Rumah miliknya yang terbakar, dibangun di atas tanah kontrakkan. Semua barang miliknya dalam rumah semi permanen itu ludes. Seperti lemari pakaian, TV, tape recorder dan alat rumah tangga lain, semuanya hangus. Saat persitiwa itu terjadi, Ngapani sedang mudik ke kampung halamannya di Kendal. Kini, Ngapani sudah memutuskan untuk menghentikan sementara sekolah ketiga anaknya. Karena ia sudah tidak memiliki apa-apa lagi untuk membiayai sekolah anak-anaknya. Nanti setelah ia mendapatkan uang, baru ia bisa menjemput istri dan anak-anaknya.

Ditelepon Tetangga. Bagi Ngapani, kejadian yang menimpa rumahnya seperti mimpi.

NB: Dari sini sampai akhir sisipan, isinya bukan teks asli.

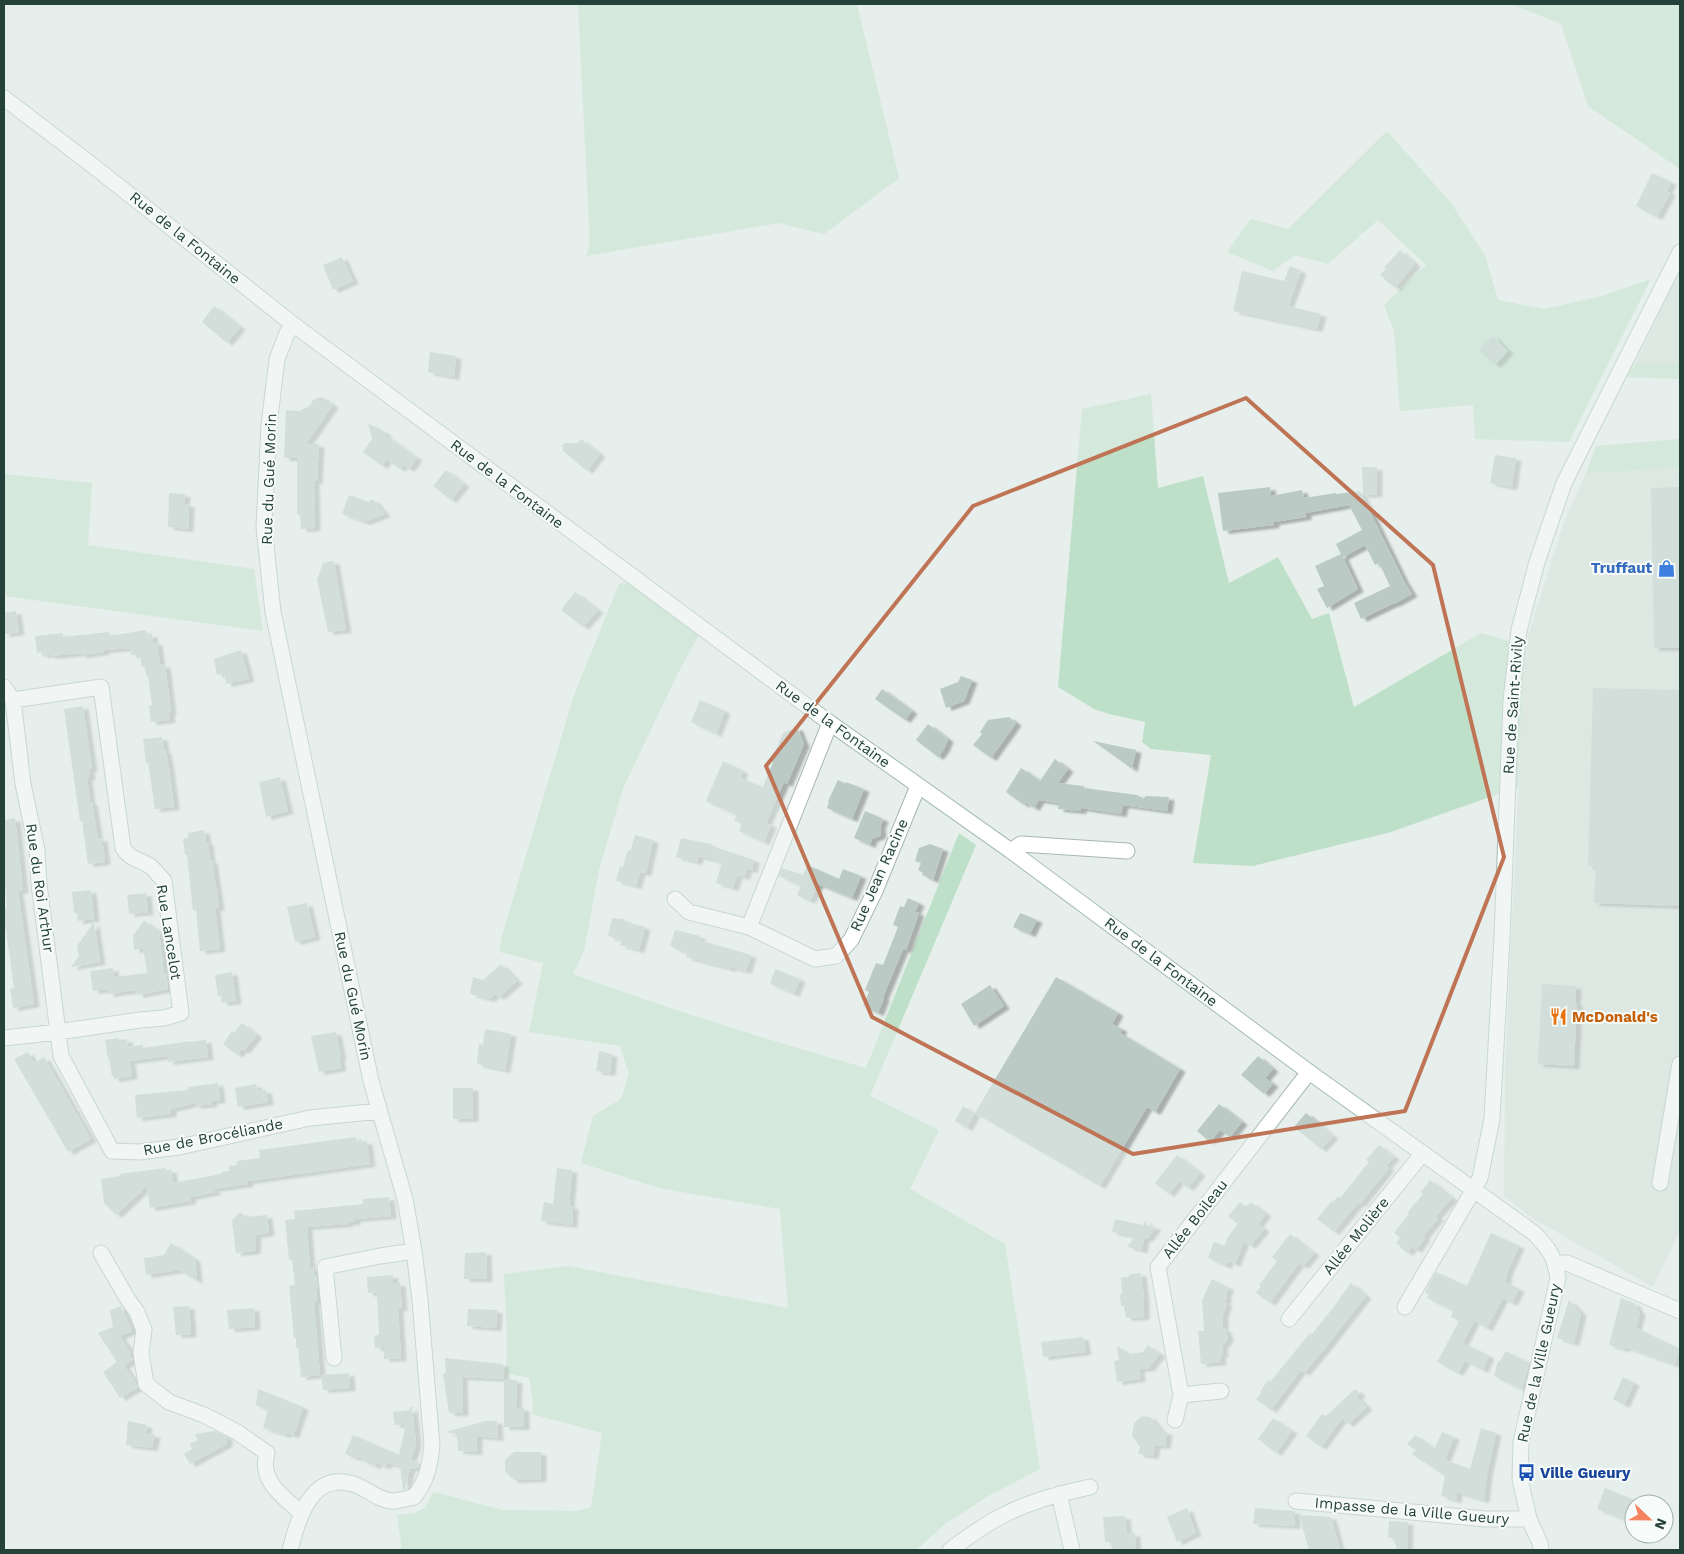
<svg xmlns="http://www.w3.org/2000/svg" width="1684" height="1554" font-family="'Work Sans',sans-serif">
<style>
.built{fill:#d4dfda}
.green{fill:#bfe0c8}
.building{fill:#bbcac4;filter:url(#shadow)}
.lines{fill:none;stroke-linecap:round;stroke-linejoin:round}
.street-casing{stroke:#a8b8b2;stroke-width:17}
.secondary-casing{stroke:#a4bbb3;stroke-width:17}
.street{stroke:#fff;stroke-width:15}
.secondary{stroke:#fff;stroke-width:15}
.marked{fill:none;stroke:#c07456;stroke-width:4;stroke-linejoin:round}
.labels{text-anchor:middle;stroke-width:4;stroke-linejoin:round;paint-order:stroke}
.street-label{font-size:15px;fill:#24423a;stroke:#f7fbf9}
.shop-label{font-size:15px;font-weight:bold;fill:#366cbe;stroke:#f7fbf9;text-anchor:end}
.food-label{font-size:15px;font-weight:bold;fill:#c56008;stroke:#f7fbf9;text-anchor:start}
.transit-label{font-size:15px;font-weight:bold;fill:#164399;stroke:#f7fbf9;text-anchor:start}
</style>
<defs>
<filter id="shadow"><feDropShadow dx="5.5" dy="3" stdDeviation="1" flood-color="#0004"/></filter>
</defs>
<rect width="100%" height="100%" fill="#e6efeb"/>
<path class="built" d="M1680,270v92l-45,1z
M1680,468v762l-27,57 -121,-69 -28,-22 1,-128 20,-422 39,-124 22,-49z"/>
<path class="green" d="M578,4h279l42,174 -75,56 -45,-11 -193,33 4,-12z
M1511,4h169v165l-92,-63 -27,-82z
M1387,131l64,72 34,52 13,45 46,9 58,-13 49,-17 -82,163 -94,-3 -2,-34 -73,6 -6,-80 -10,-26 42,-40 -48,-45 -50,44 -33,-9 -22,16 -46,-19 24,-33 37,10z
M1680,362v17l-54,-2 9,-14z
M1151,394l7,94 45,-12 26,107 49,-26 34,62 17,-6 25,94 127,-74 44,13 -7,141 -127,45 -138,34 -60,-3 18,-108 -60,-6 -9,-7 3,-20 -36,-8 -15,-5 -36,-22 24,-278z
M1680,439v29l-94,5 10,-27z
M4,474l88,9 -4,62 166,24 9,62 -259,-35z
M629,582l71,51 -22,40 -55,115 -24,82 -15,81 -11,23c96,35 194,66 293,94l93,-235 17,12 -106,251 69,34 -29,59 95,55 35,225 -50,26 -45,29 -29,26h-514l-5,-35 18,-2 11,-6 7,-15 70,18 74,1 14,-4 11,-74 -70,-19 1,-14 -4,-22 -23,-5 1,-37 -3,-62 64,-8 220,42 -8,-99 -121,-21 -78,-25 12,-47 28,-17 8,-25 -9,-28 -91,-14 14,-69 -43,-11 1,-13 73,-244 45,-111z"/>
<path class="building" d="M1652,173l19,9 -4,9 3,2 -13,24 -21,-11z
M1400,250l15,14 -20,24 -15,-13 6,-6 -2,-1z
M342,257l11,24 -20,9 -10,-25z
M1290,266l11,5 -13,35 33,8 -4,15 -84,-18 9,-40 42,10z
M214,306l26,21 -13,16 -25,-21z
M1493,336l15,15 -13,14 -16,-15z
M430,352l26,4 -2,21 -26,-5z
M322,397l11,8 -27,39h13l-2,37h-3l1,47 -14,1 -1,-14h-3v-57h-13l2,-48 13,1 10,-5 5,-7z
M368,423l18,10 -1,2 32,23 -8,11 -6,-4 -3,4 -13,-10 -5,7 -19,-14 9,-13z
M581,439l19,15 -13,17 -24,-20 -1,-5 3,-3h13z
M1495,455l21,3 -4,28 -2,1 -20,-4z
M1362,467h15v27l-14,1z
M446,470l18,14 -13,16 -18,-14z
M1270,487l1,9 31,-6 2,8 32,-5v1l24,-3 44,90 8,13 -18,10v-1l-33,16 -7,-16 36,-17 -11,-23 -4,2 -10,-20 -22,12 15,32 -31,19 -10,-19 7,-3 -9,-20 26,-12 -5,-10 26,-14 -13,-25 -43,8v4l-32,5v3l-51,6 -5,-38z
M1680,487v161h-26l-3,-160z
M169,493l16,1 -1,10h5l-1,25 -20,-2z
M349,495l19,7 5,-3 12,15 -20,8 -23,-8z
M334,561l12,69 -18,2 -11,-52 6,-17z
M575,592l23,18 -15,17 -22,-17z
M16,611l3,21 -15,2v-21z
M146,630v5l6,-1 1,9 4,-1 3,23 5,-1 6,48h-2l1,8 -19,2 -2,-16 3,-1 -4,-29h-2l-1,-9h-3l-2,-13 -9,1 -1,-7 -27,2 1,2 -23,3v-2l-31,3v-2l-8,1 -1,-3 -4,1 -2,-17 28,-3v4l46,-5v4z
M241,650l8,29 -23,5 -2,-11 -7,2 -3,-16z
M961,676l11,4 -8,21 -18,7 -6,-19 18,-7z
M1593,688l87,2v216l-86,-3 2,-36 -8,-1z
M882,689l30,22 -7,9 -30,-21z
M700,700l25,11 -9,23 -25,-12z
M83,706l9,63h-3l1,8h-3l3,25h2l6,37 4,-1 3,24 -17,2 -6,-43h-2l-16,-112z
M1009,717l7,6 -25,35 -18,-13 9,-11 -2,-2 8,-12z
M928,724l20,15 -4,10 -6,8 -22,-17z
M797,727l7,17 -17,40 -3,-2 -18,41 5,2 -7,17 -25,-11 3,-7 -8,-4 3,-5 -31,-14 17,-40 20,10 -3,7 23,9 10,-25 -2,-1 12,-28z
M162,737l2,13 2,1 3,17 5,39 -19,2 -7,-47 -2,1 -3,-24z
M1093,741l43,9 -4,19 -12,-9z
M1055,759l13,10 -10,14 26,3v2l53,7 6,4 3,-3 23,1 -2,14 -44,-6 -2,9 -40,-6v3l-23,-2 1,-6 -20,-3 -5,8 -9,-6 -1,3 -18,-13 15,-24 19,13z
M280,777l8,34 -22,6 -7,-35z
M838,780l8,4v-2l18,7 -12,30 -25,-11 2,-7h-1z
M865,811l18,8 -3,8 1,4 -1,5 -8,3 -2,6 -16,-7z
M15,818l8,72 -5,1 16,113 -21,4 -3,-19 4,-1 -10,-72v-9h3l-3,-29v-58z
M204,830l2,13 2,-1 2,19 2,-1 7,47 -4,1 5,41 -20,2 -4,-41 -3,1 -6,-56h-2l-2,-16 5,-1v-5z
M635,835l18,5 -7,33 -6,-1 -4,14 -20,-5 4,-15 3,1 4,-15 4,-3z
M681,838l30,6v2l43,14 -2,10 -5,-1 -3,8 -7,-2 -4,13 -17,-5 6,-21 -24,-6 -1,6 -21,-5z
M930,844l13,5 -10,31 -11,-5 1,-2 -5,-3 3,-7 -6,-2 4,-13z
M807,865l32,14 4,-10 18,7 -9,22 -34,-14 -8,17 -13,-6 4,-9 -22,-10 3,-8 21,7z
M91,890l3,29 -16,2 -1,-8h-3l-2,-21z
M146,893l2,19 -19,2 -2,-19z
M908,898l11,5 -4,9 4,1 -13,37 -3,-1 -20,48 1,1 -6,15 -15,-7 6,-14 -4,-2 11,-27 7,2 15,-38 -5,-2 7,-19 4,1z
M307,903l8,34 -20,5 -8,-35z
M1020,913l17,7 -7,14 -17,-7z
M612,918l12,1 2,3 19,5 -6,23 -19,-5 2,-5 -14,-4z
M144,920l15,12 5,41h2l2,16 -30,6 -1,-5 -29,4v-5l-15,2 -3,-20 23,-3 1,9 33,-4 -4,-25 -9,2 -1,-14z
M94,922l6,40 -29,5 8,-11 -2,-10z
M675,930l25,6 -1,4 52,15 -5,16 -15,-4v2l-45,-12 1,-4 -17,-7z
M501,964l16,17 -18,16 -4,-3 -6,5 -19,-5 3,-17 10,3z
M775,969l25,10 -6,15 -24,-10z
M232,972l4,29 -14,2 -1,-7h-3l-3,-21z
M1056,977l62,36 -6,11 10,5 -2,4 60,36 -25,43 -8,-5 -47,79 -125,-73z
M1542,984l34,2 -1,17h2l-3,63 -36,-2z
M990,985l14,21 -30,20 -13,-22z
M242,1023l15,12 -13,16 -2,-2 -5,6 -14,-11 9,-13 2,2z
M485,1029l26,5 -6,36 -28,-6 2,-20 4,1z
M336,1032l5,25h-2l2,11 -22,4 -8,-36z
M119,1038v2l8,-1 1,8 15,-2v3l48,-7v1l15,-2 2,17 -40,5v-6l-38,5 2,15 -18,3 -1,-3h-1l-3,-18 -1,1 -3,-19z
M599,1051l13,3 -2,19 -14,-2z
M28,1052l6,11 10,-6 47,82 -23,13 -54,-93z
M1258,1056l15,13 -8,9 8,6 -9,10 -23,-19z
M218,1083l2,17 -9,1 1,3 -17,2v-3l-24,6v5l-34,4 -2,-23 53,-5v-3z
M256,1084l2,7 8,-1 2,12 -30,5 -3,-19z
M453,1088h20v31h-20z
M1219,1104l23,18 -12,15 -10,-7 -10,12 -13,-11z
M963,1106l12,7 -8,15 -12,-7z
M1306,1113l27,23 -12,13 -27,-22z
M356,1137l1,5 10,-1 3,23 -114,16 -8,1v3l-36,5 4,3 -26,5 1,4 -41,7 -3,-22 -31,29 -12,-12 -3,-24 19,-3 -1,-2 48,-6 -3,3 7,-2 2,14 48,-9v-2l8,-1v-5l8,-1v-4l23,-3 -1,-8z
M1379,1145l15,12 -8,9 3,2 -29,36 -2,-1 -24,29 -17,-13 15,-18 1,1 5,-6 2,2 29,-36 -3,-2z
M1177,1155l23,18 -12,15 -9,-7 -10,13 -14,-11z
M557,1168l15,2 -3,36h4l-1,19 -31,-4 3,-19 9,2z
M1430,1180l22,18 -16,18 2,2 -15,19 2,1 -9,12 -4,-3 -5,6 -11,-10 4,-5 -6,-5 15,-19 -2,-1 16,-19 -2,-2z
M389,1197l2,19 -36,3v3h-8l1,2 -41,3 3,41h4v7h2l2,13h-2l1,14h-3l6,73 -19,2 -3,-29h-2v-10h-2l-5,-52 6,-1 -3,-25h-3l-4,-40 10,-1 -1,-8 69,-7v-5z
M1240,1202l6,5 5,-5 15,12 -8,10 6,5 -14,17 -6,-5 -9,23 -7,-3 -2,5 -18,-8 6,-16 10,4 4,-9 10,-13 -10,-8z
M240,1212l6,5 21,-2 2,18 -13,2 -1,16 -19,2 -4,-32z
M1115,1219l28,6 4,-6 -1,6 10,2 -9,12 -3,-1 -2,12 -15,-3 8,-11 -23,-4z
M1491,1233l28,13 -13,29 1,1 -2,6 14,7 -7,14 -9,-5 -16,30 -13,-7 -11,22 26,13 -6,14 -18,-9 -7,12 -21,-11 22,-41 -8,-4 2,-6 -26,-13 2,-4 -4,-2 11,-20 31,14z
M1290,1234l24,19 -11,13 -4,-3 -29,40 -14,-10 5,-7 -2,-1 18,-24 -5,-4z
M171,1243l24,16 2,22 -18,-11 -33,5 -2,-17 20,-3z
M486,1252l1,27h-23l1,-26z
M1141,1273l3,25v19l-18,1 -2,-12h-3l-1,-10 2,-3 -1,-15 7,-1 2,-3z
M393,1275v8h7l2,25h-4l3,50 -17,1v-12l-9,1 -1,-12 5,-1 -2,-42h-9l-1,-16z
M1212,1279l17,9 -4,8 2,1 -3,5 3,2 -4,10v14l3,2 2,9 -6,7 1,8 -3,1 1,7 -20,2 -3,-33h6l-2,-31z
M1351,1283l15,13 -40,51 -22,26 -3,-3 -30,40 -15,-11 5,-6 -1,-1 8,-12 2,2 40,-49 2,1 28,-35h-1z
M1621,1298l14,6 5,9 -4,15 44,21 -5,16 -50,-18 -1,2 -15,-4z
M1569,1300l12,13 -7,30 -17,-5z
M121,1306l11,25 -12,5 11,17 -2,2 4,4 -9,7 12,17 2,4 -18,11 -17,-26 14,-10 -19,-29 15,-6 -3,-17z
M189,1306l2,28 -15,1 -3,-28z
M254,1308l1,19 -26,2 -2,-19z
M468,1309l29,1 -1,18 -29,-2z
M1083,1337l3,15 -43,5 -2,-15z
M1148,1345l12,9 -11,14 -10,1 1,10 -23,3 -3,-21 5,-1 -2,-14 12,8 14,-2z
M1506,1351l23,12 -7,27 -28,-14 4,-15 1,1z
M445,1358l58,6 1,15 13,1 -1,28h8v19h-20v-48l-42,-2 1,36h-14l-6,-39 3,-1z
M349,1373l1,15 -27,2 -2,-15z
M1623,1377l11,6 -10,22 -11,-6z
M258,1389l45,18 -9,28 -8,-2 -1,2 -22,-7 5,-18 -12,-5z
M1355,1389l5,4 -3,4 10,10 -19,17 -6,-6 -21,29 -15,-11 16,-22 4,2z
M410,1407h2l4,36 -5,17 9,4 -2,5 -8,-1 -5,21 -2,1 -3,-24 -13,-3 -2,4 -8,-4 -2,3 -12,-5 -2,-4 -5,1 -11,-4 8,-19 46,20 7,-31 -11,1 -2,-13 17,-2z
M1142,1416l8,1 11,14 6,1 -2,14 -10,-1 -2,11 -15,-2 2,-7 -8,-11 2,-13z
M1273,1418l19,13 -16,22 -18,-14z
M128,1421l19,4 -1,8 9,2 -3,13 -26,-3z
M485,1421h12l1,17 -21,-2v16l-19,-1 -1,-17 -11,-2z
M1481,1428l15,5 -9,41 -3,26 -27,-8 -1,8 -15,-4 4,-20 -33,-22 2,-3h3l-10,-7 8,-9 19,14 8,-17 12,5 -9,23 25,9z
M215,1431l12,6v7l-37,20 -6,-10 8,-5 -2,-5 8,-4 -3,-6z
M514,1452h27v27l-27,1 -9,-9v-11z
M1605,1488l29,12v23l-37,-14z
M1187,1508l9,25 -19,9 -10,-25z
M1255,1508l40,3v15l-42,-2z
M1299,1515l32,2 9,33h-31z
M1125,1516l2,18 8,-1 1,17h-24l-1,-8h-6l-2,-25z
M1389,1521l19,1 -1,28h-10l-3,-12h-6z"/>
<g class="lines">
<defs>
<path id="street" d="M4,687l9,13 10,84 14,66 2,34 19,148 82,-12 24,-2 17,-5 -17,-132c-5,-5 -9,-11 -14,-15 -11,-7 -19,-6 -27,-18l-22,-161 -88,13
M1011,851l10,-7 106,7
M675,899l14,13 60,15 66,32 21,-3 15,-16 24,-49 43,-105
M749,927l81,-204
M4,1038l54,-6 3,24 51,95 27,1 40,-5 131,-29 70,-7
M1660,1183l20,-119
M101,1253l26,45 10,14 7,18 -3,23 5,31 23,18 35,13 33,17 30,21c-8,29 16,43 34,60
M1555,1263h12l113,48
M1405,1307l69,-118
M1289,1319l134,-166
M334,1358l-9,-91 55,-11 34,-5
M1181,1395l40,-4
M1175,1420l6,-25 -23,-128 151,-195
M1059,1494l13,56
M1296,1501l189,18h44
M290,1550c8,-32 22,-81 66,-65 13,5 25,17 39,16 7,-1 13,-3 19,-4 13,-16 16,-32 18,-52l-12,-145 -6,-49 -9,-52 -34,-118 -98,-469 -9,-85 5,-102 8,-66 10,-26 7,-8
M950,1550c15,-11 31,-23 48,-32 29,-16 60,-24 92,-31"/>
<path id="secondary" d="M4,98l88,67 202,160 536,398 181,128 298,221 225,161c15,16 20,22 24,45l-37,164 -1,37 9,40 11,24 1,7
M1474,1189l6,-11 12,-59 10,-181 9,-237 8,-71 18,-68 27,-79 116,-231"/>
</defs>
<use href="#street" class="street-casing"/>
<use href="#secondary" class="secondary-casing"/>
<use href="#street" class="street"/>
<use href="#secondary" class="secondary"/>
</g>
<path d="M0 0H1684V1554H0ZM1246,398l187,167 71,292 -99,254 -272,43 -261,-137 -106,-251 207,-260z" fill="#e6efeb" fill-opacity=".55" fill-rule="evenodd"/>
<path class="marked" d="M1246,398l187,167 71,292 -99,254 -272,43 -261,-137 -106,-251 207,-260z"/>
<defs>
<symbol id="shop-bare" viewBox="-9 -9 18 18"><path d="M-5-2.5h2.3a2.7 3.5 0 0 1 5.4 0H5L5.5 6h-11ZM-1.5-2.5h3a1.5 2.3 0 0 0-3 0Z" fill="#3f7fe0" stroke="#f7fbf9" stroke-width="2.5" paint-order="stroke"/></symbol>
<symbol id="restaurant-bare" viewBox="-9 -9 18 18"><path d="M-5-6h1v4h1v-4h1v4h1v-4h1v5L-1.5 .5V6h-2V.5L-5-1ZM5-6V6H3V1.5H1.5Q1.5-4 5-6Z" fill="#e8710a" stroke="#f7fbf9" stroke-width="2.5" paint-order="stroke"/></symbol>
<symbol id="bus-bare" viewBox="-9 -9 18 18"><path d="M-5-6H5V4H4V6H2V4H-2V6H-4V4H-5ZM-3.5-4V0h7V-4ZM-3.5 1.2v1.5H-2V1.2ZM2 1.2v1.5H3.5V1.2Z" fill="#1a4fb4" stroke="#f7fbf9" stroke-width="2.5" paint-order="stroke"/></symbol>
</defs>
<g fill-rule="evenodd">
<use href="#shop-bare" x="1654" y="556" width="25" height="25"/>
<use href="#restaurant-bare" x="1546" y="1004" width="25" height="25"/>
<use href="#bus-bare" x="1514" y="1460" width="25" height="25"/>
</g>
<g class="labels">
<g class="street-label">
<text transform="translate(185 238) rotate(39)" y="5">Rue de la Fontaine</text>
<text transform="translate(269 479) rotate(-88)" y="5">Rue du Gué Morin</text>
<text transform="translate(507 484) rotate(37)" y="5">Rue de la Fontaine</text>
<text transform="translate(1513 705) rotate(-86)" y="5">Rue de Saint-Rivily</text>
<text transform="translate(833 724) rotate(36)" y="5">Rue de la Fontaine</text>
<text transform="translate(879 875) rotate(-66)" y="5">Rue Jean Racine</text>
<text transform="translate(40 888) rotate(82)" y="5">Rue du Roi Arthur</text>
<text transform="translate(169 932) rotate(81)" y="5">Rue Lancelot</text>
<text transform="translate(1161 962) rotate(37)" y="5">Rue de la Fontaine</text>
<text transform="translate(353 996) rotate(78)" y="5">Rue du Gué Morin</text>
<text transform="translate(213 1137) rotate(-11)" y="5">Rue de Brocéliande</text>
<text transform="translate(1195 1219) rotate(-52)" y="5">Allée Boileau</text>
<text transform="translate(1356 1236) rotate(-51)" y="5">Allée Molière</text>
<text transform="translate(1539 1363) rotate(-78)" y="5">Rue de la Ville Gueury</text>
<text transform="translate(1412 1511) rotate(5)" y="5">Impasse de la Ville Gueury</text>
</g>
<g class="shop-label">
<text x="1652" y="573">Truffaut</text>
</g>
<g class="food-label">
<text x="1572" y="1022">McDonald's</text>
</g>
<g class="transit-label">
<text x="1540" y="1478">Ville Gueury</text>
</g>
</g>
<rect width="1684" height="1554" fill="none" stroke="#24423a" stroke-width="10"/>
<g transform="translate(1649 1519) rotate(112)"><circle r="24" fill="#f7fbf9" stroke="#a3b1ad"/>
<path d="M0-4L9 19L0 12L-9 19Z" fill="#f4845f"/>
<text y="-8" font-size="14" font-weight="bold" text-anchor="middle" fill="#24423a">N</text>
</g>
</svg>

Ia tidak menyangka bakal terjadi musibah kebakaran. Pertama kali ia mengetahui persitiwa kebakaran setelah ditelepon salah seorang tetangganya. Awalnya, Ngapani tidak percaya. “Masa sih, rumah bisa terbakar siang bolong?” batin lelaki yang mengaku tidak lulus SD ini.

Untuk memastikan berita itu, Ngapani menunggu sampai sore hari lewat tayangan televisi. Ia sangat terkejut setelah mengetahui bahwa informasi yang diberikan tetanggnya ternyata benar. “Saya langsung shock melihat rumah saya habis terbakar,” ceritanya dengan nada terbata-bata. Sore itu juga, setelah berpamitan dengan orang tua, Ngapani langsung berrangkat sendirian ke Jakarta untuk melihat kondisi rumahnya. “Selama dalam perjalanan, saya berharap harap ada orang yang bisa menyelamatkan barang-barang milik saya. Tapi ternyata harapan itu sirna setelah melihat kondisi riil di tempat kejadian. Hampir semua korban kebakaran tidak sempat menyelamatkan barang-barang miliknya. Bagaimana mungkin mereka sempat menyelamtkan barang orang lain?” kata Ngapani sambil berlinang air mata.

Kini, Ngapani harus tidur beralaskan karpet tanpa bantal dan selimut. Karena tempat pengungsian sangat sempit, maka setiap kali mau tidur ia harus berdesak-desakan bersama warga lainnya. Tinggal di pengungsian adalah sesuatu yang sangat tidak ia harapkan. Padahal tidak banyak uang yang dibawa Ngapani ketika harus balik ke Jakarta. Karena uangnya sudah habis dibelanjakan untuk keperluan Lebaran. Seperti membeli baju untuk anak-anak dan ongkos mudik ke kampung halaman. Untungnya, saat musibah itu terjadi, banyak orang atau lembaga yang memberikan bantuan keperluan sehari-hari, sehingga kesedihan dan beban warga sedikit tertolong.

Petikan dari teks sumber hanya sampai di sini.